Les organismes subventionnaires reçoivent un nombre ahurissant de demandes, explique toutefois le chercheur. «Ils ne peuvent malheureusement pas donner de l’argent à tout le monde et pour trancher, ils se dotent de critères très stricts.»
Reconnaissance souhaitée
Si les institutions culturelles, telles que l’Orchestre symphonique de Montréal ou l’Orchestre métropolitain, étaient vivement critiquées il y a une vingtaine d’années pour leur manque de soutien à l’égard des compositrices et compositeurs, ce n’est plus le cas aujourd’hui, affirme Danick Trottier. «Les créatrices et créateurs sentent que leur travail est de plus en plus reconnu par ces institutions. En revanche, ils souhaiteraient que le grand public et les médias emboîtent le pas.»
Les compositrices et compositeurs, et leurs œuvres, sont encore dans l’angle mort des conversations culturelles, souligne le musicologue. «Encore la semaine dernière, il y avait une discussion à la radio à propos de la création musicale Le Petit Prince [NDLR: qui était à l’affiche du TNM en webdiffusion jusqu’au 8 novembre]. On a nommé le compositeur, Éric Champagne, ainsi que le directeur musical, Yannick Nézet-Séguin, et la metteure en scène, Sophie Cadieux, mais pendant la dizaine de minutes qu’a duré la discussion, on n’a pas du tout parlé de la musique. Pourtant, c’est une œuvre musicale!»
Le musicologue ne compte plus le nombre de fois où il a entendu que l’opéra Another Brick in the Wall était une œuvre de Dominic Champagne. «Il s’agissait du metteur en scène, pas du compositeur. On ne penserait jamais à attribuer la paternité d’un opéra de Verdi au metteur en scène qui le monte», souligne-t-il.
Bref, nommer les compositrices et compositeurs des œuvres constitue la première étape. «Ces créatrices et créateurs aimeraient maintenant que l’on rende justice à leur travail et qu’on l’apprécie pleinement», note le chercheur. Il reconnaît que le grand public ne possède peut-être pas les connaissances techniques pour apprécier les rouages d’une partition musicale et son interprétation, mais il croit tout de même que tous peuvent mettre des mots sur ce qu’ils entendent et partager leur appréciation d’une œuvre.
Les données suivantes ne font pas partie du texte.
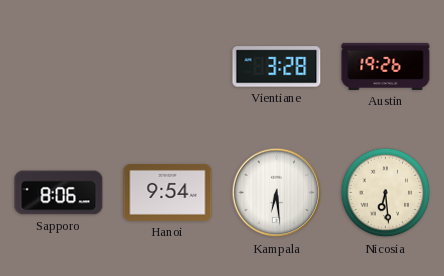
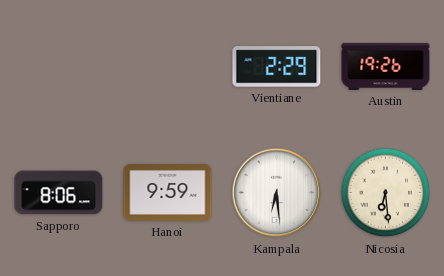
Vientiane: 3:28 -> 2:29
Hanoi: 9:54 -> 9:59
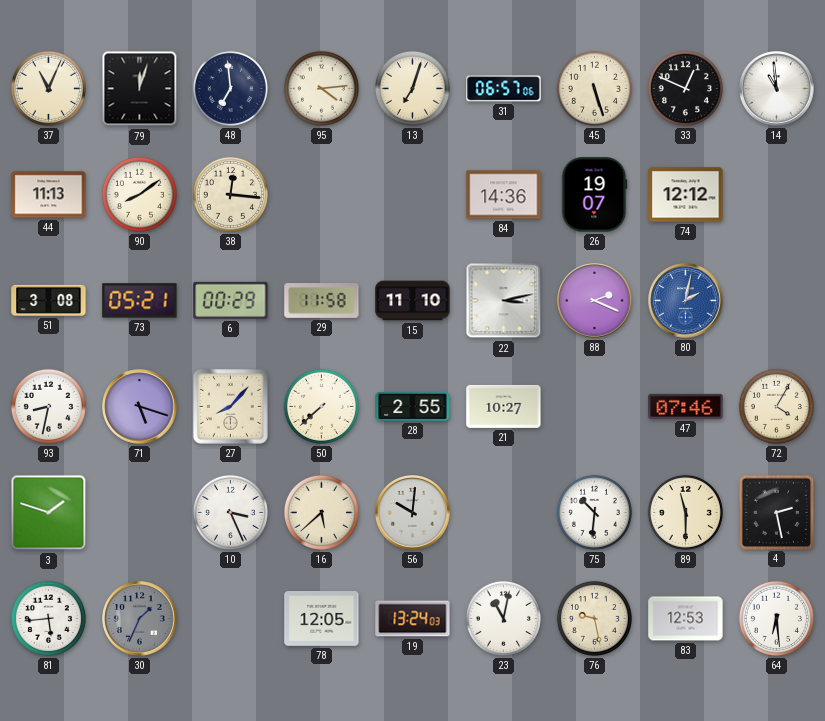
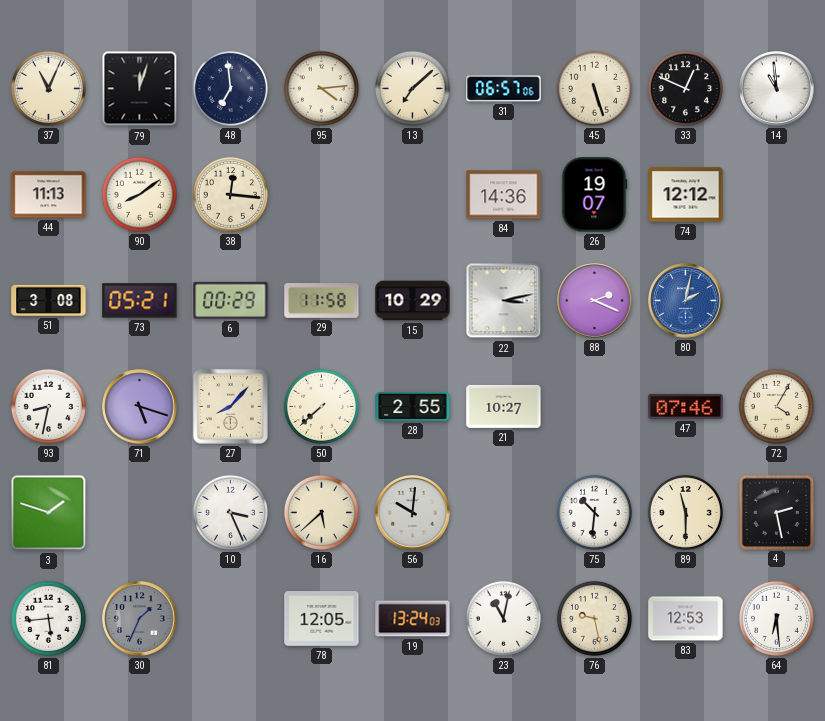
13: 7:03 -> 7:08
15: 11:10 -> 10:29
La prochaine étape de sa recherche aurait été de réaliser des entretiens avec les compositrices et compositeurs, mais la COVID a interrompu le processus. «Nous sommes en train d’analyser s’il est possible d’organiser des groupes de discussion virtuels le printemps prochain», conclut-il.
Ces génies incompris
Danick Trottier émet une réserve à propos de son modeste échantillon de répondants. «Selon les statistiques officielles de 2016 sur les types d’emploi au Québec, il y aurait 1195 personnes se définissant comme compositrice ou compositeur, dit-il. Or, sur les 153 personnes qui ont ouvert mon courriel, il y en a uniquement 84 qui sont passés à la première page du questionnaire. Je ne peux donc pas prétendre à une réelle représentativité.»
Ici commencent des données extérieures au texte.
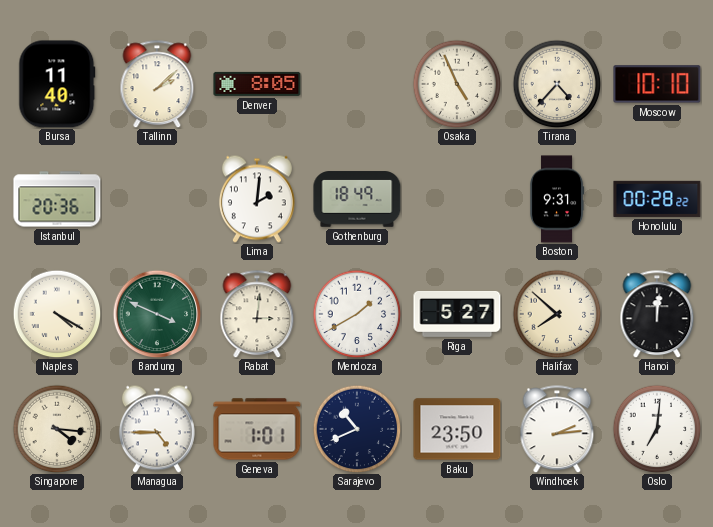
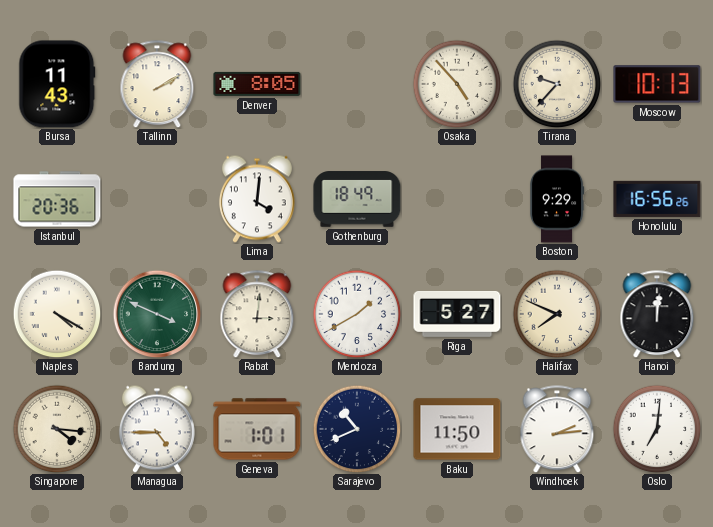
Bursa: 11:40 -> 11:43
Tallinn: 2:08 -> 2:10
Osaka: 4:56 -> 4:53
Tirana: 4:37 -> 9:37
Moscow: 10:10 -> 10:13
Lima: 2:01 -> 4:01
Boston: 9:31 -> 9:29
Honolulu: 00:28 -> 16:56
Halifax: 7:52 -> 7:49
Baku: 23:50 -> 11:50
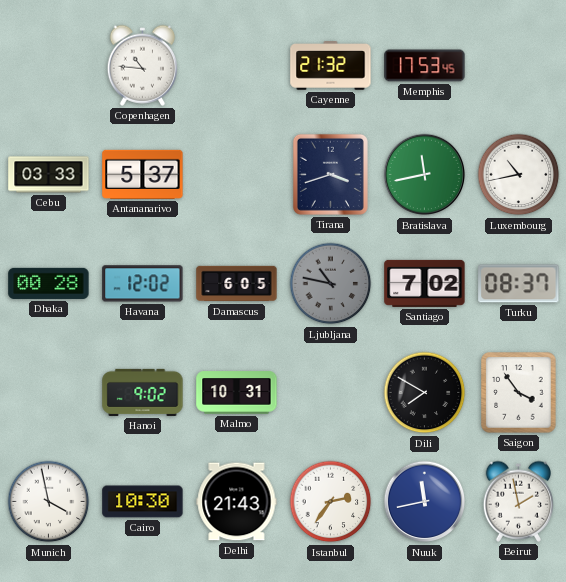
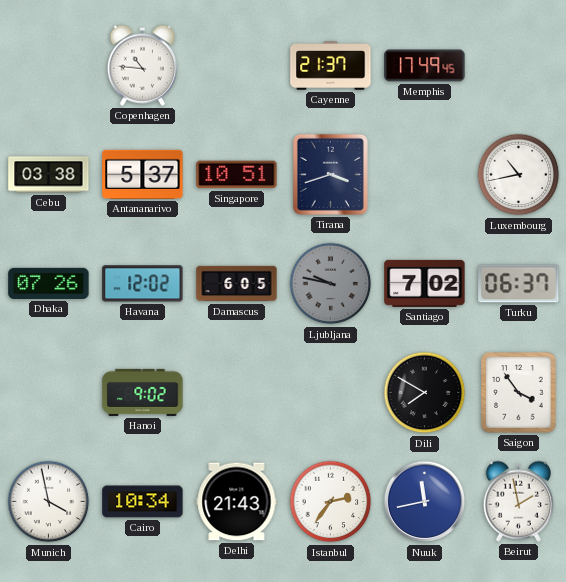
Cayenne: 21:32 -> 21:37
Memphis: 17:53 -> 17:49
Cebu: 03:33 -> 03:38
Singapore: none -> 10:51
Bratislava: 11:43 -> none
Dhaka: 00:28 -> 07:26
Ljubljana: 10:47 -> 9:47
Turku: 08:37 -> 06:37
Malmo: 10:31 -> none
Cairo: 10:30 -> 10:34
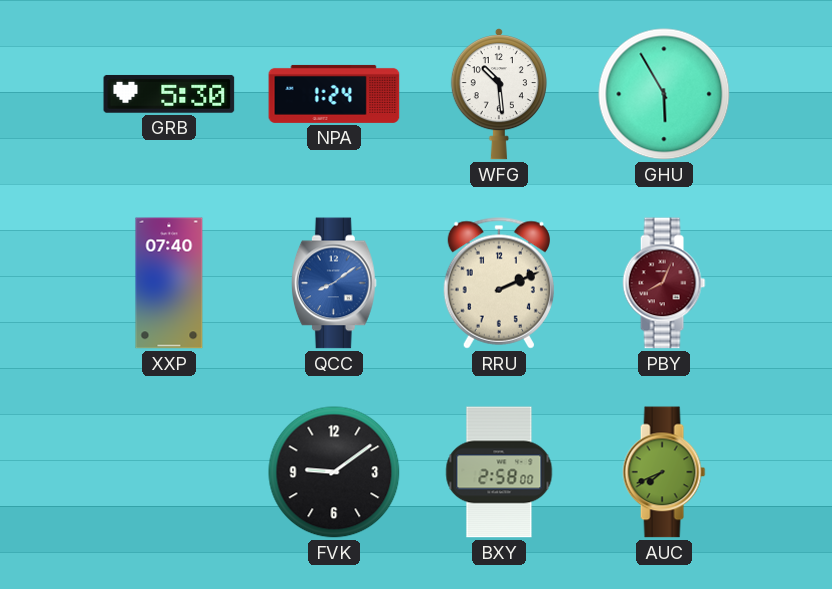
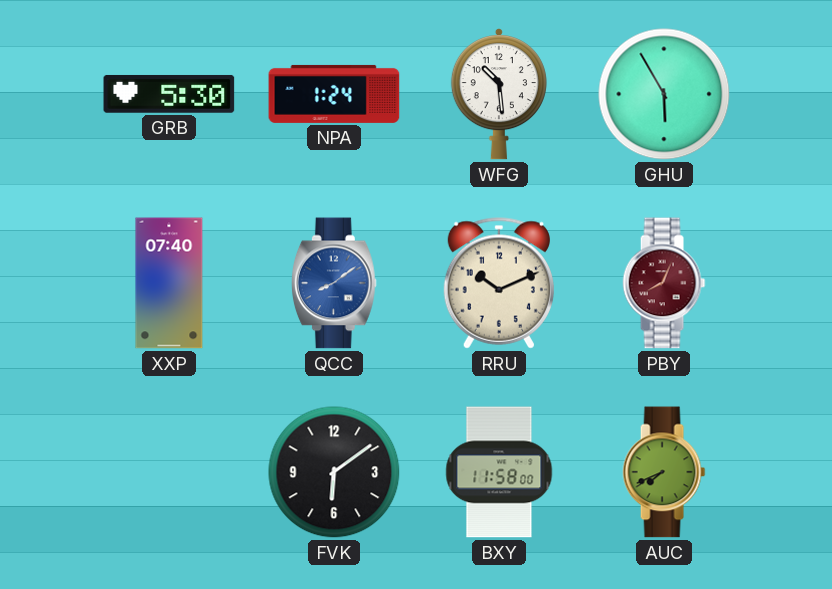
RRU: 2:11 -> 10:11
FVK: 9:09 -> 6:09
BXY: 2:58 -> 11:58
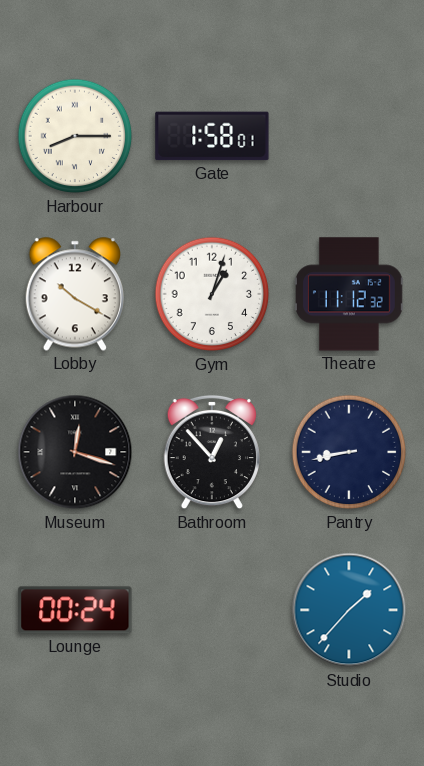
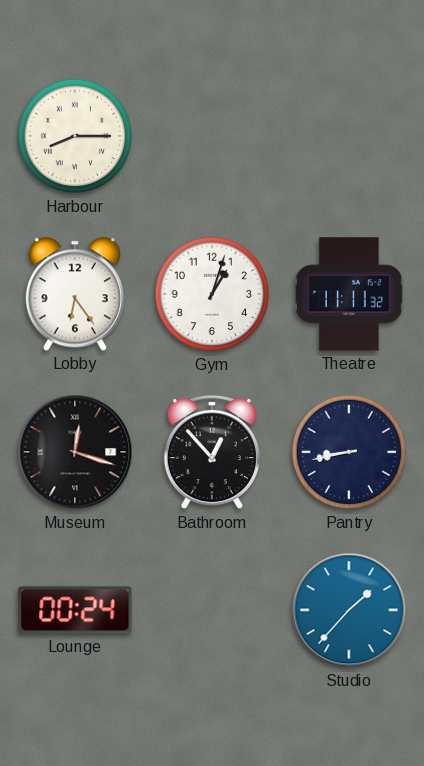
Gate: 1:58 -> none
Lobby: 10:20 -> 6:24
Theatre: 11:12 -> 11:11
Danick Trottier s’attendait à cette difficulté. «Les compositrices et compositeurs sont des personnes qui résistent traditionnellement à ce genre d’étude, dit-il. Cela vient en partie de l’héritage du génie romantique, de l’artiste créateur reclus, isolé, un trait qui caractérise encore une bonne partie de ces créatrices et créateurs. Ils ne se perçoivent pas comme un groupe uniforme, alors lorsqu’on les questionne sur leurs conditions de travail ou leurs aspirations, ils ont tendance à ne pas vouloir répondre.»